NDP public safety critic Randall Garrison pointed out the Conservatives disbanded one of CSIS's oversight bodies in 2012 when they scrapped the Office of the Inspector General of CSIS and that the SIRC review committee itself has reported on the trouble it had getting full infomation in a timely manner from Canada's spy agency.

"This is a part-time group of non-specialists … I don't think there's anyway you can make a case that oversight is working well," Mr. Garrison said of SIRC.

He said judges won't provide oversight because CSIS will only have to approach the courts when the agency decides what it's doing would otherwise be illegal.

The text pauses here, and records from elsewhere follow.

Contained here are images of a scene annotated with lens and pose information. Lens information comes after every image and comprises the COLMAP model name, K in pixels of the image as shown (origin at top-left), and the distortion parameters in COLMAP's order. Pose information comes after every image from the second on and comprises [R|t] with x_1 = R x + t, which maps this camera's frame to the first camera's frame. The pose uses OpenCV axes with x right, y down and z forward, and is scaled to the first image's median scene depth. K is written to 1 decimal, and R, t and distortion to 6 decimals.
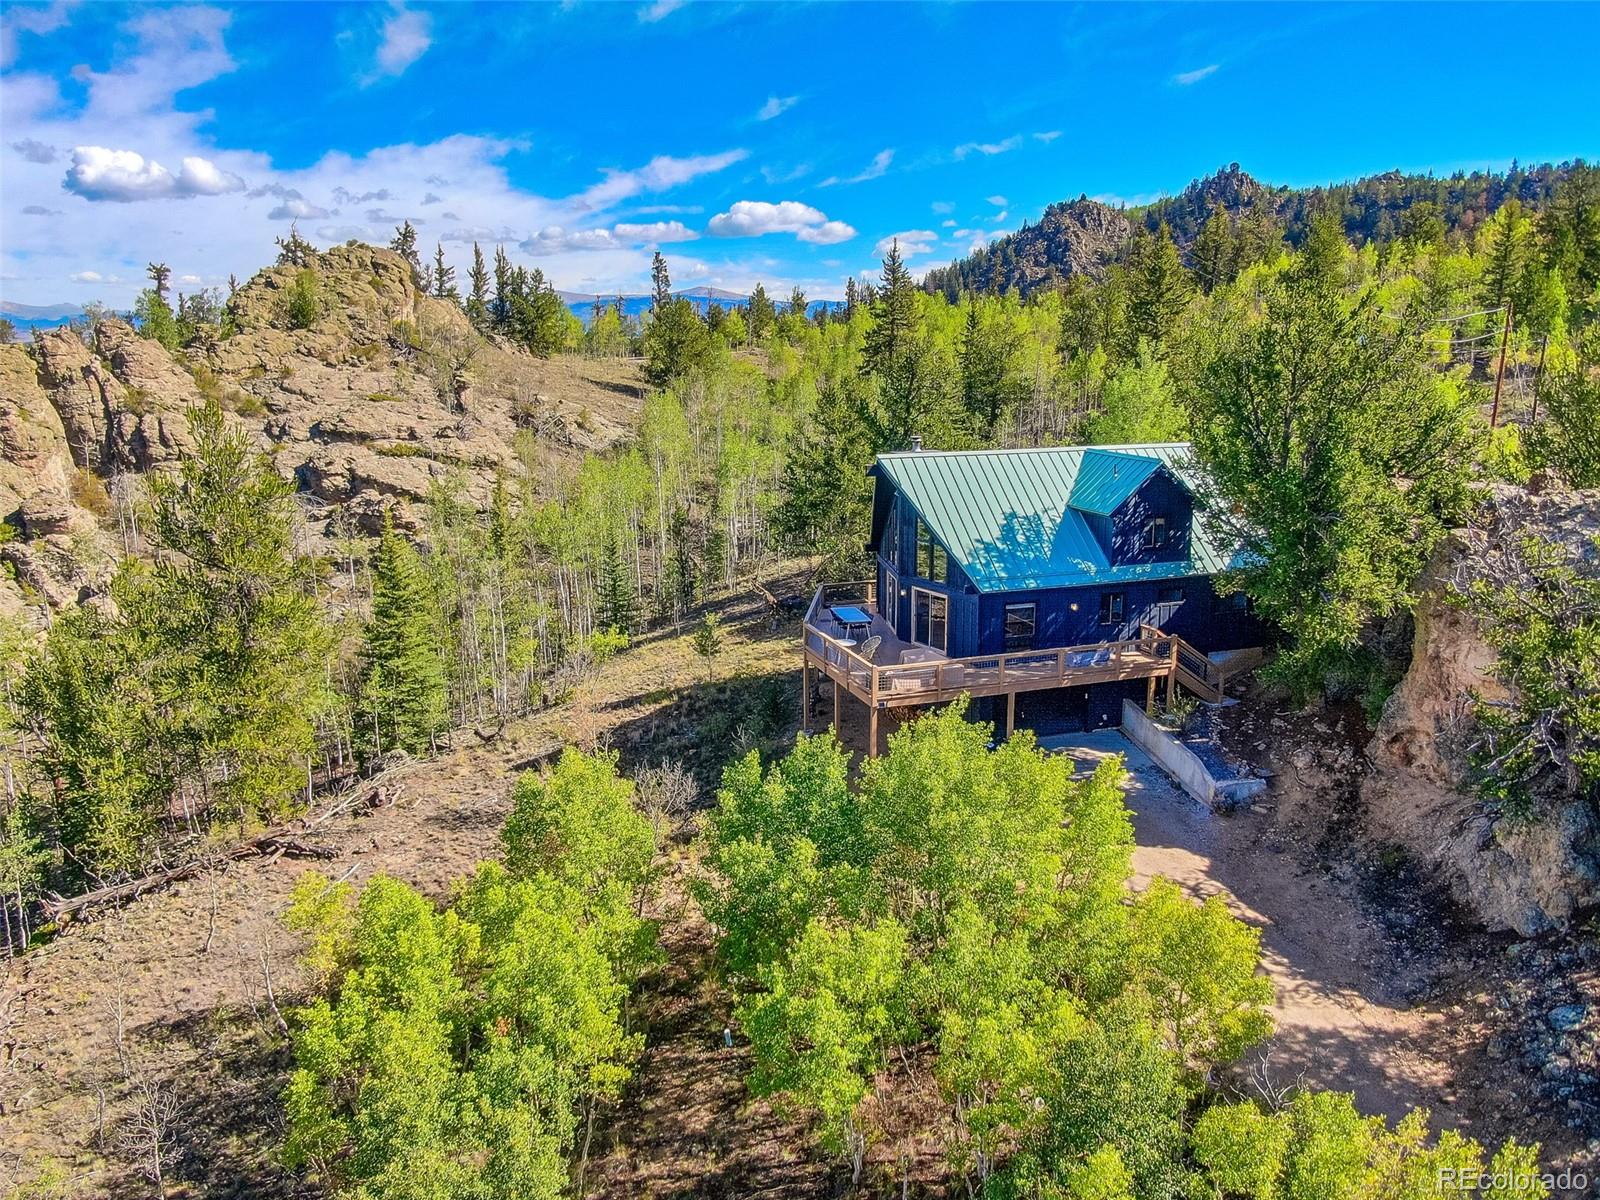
lens RADIAL K [[1166.9, 0, 800.0], [0, 1166.9, 600.0], [0, 0, 1]] dist [-0.004522, 0.037166]
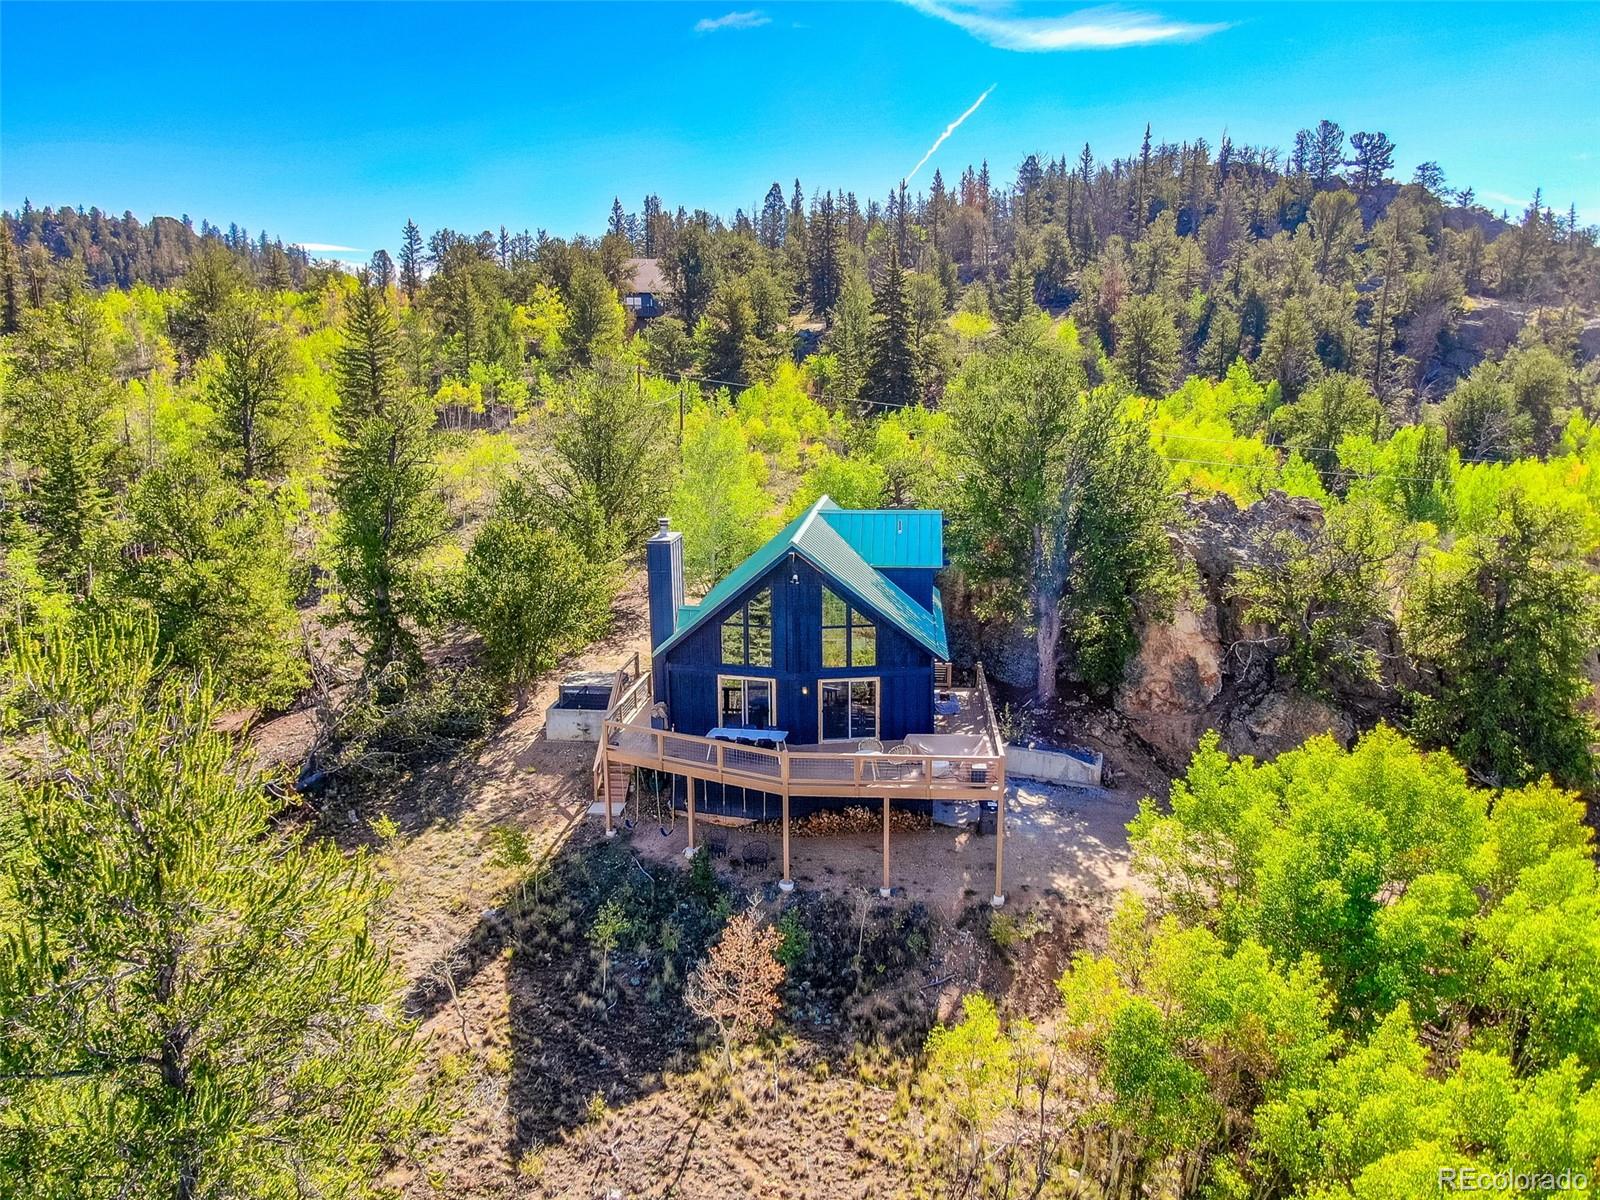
lens RADIAL K [[1163.6, 0, 797.7], [0, 1163.6, 597.3], [0, 0, 1]] dist [-0.015888, 0.052288]
pose [[0.408744, -0.168559, 0.896948, -0.379309], [0.199472, 0.975535, 0.092427, -0.086561], [-0.890584, 0.141137, 0.432367, 0.335155]]
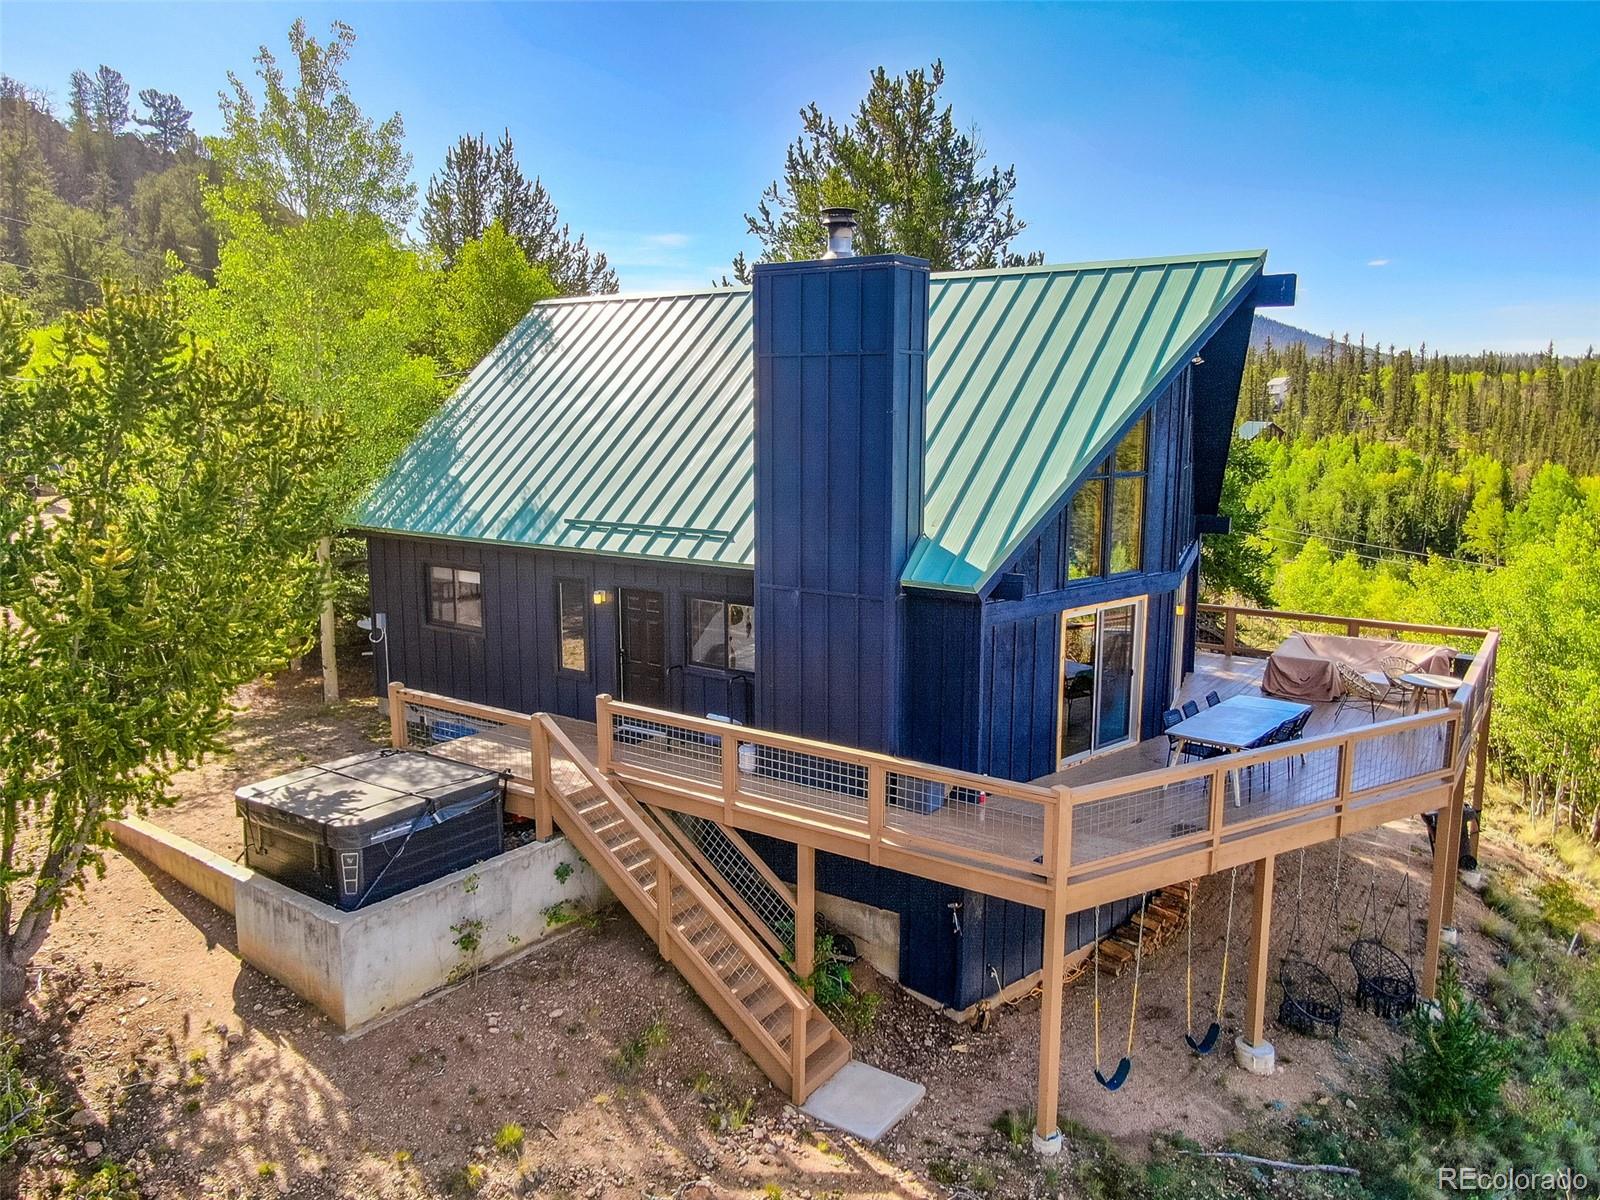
lens RADIAL K [[1162.3, 0, 796.0], [0, 1162.3, 602.0], [0, 0, 1]] dist [-0.003690, 0.005322]
pose [[-0.590778, -0.130150, 0.796268, -0.083536], [0.173305, 0.943399, 0.282779, -0.079181], [-0.788002, 0.305056, -0.534783, 0.720362]]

Justin Trudeau's Liberals support the legislation but want the bill amended to provide for automatic review of the law, to create a Parliamentary oversight body that would monitor the spy agency's activities and to require some measures to expire after a period of time unless renewed.

Liberal public safety critic Wayne Easter says the Conservatives must ensure the legislation is thoroughly examined in commitee, noting the former Chretien government held 19 days of hearings with 80 witnesses for the major anti-terrorism legislation it passed in the aftermath of the Sept. 11, 2001 attacks.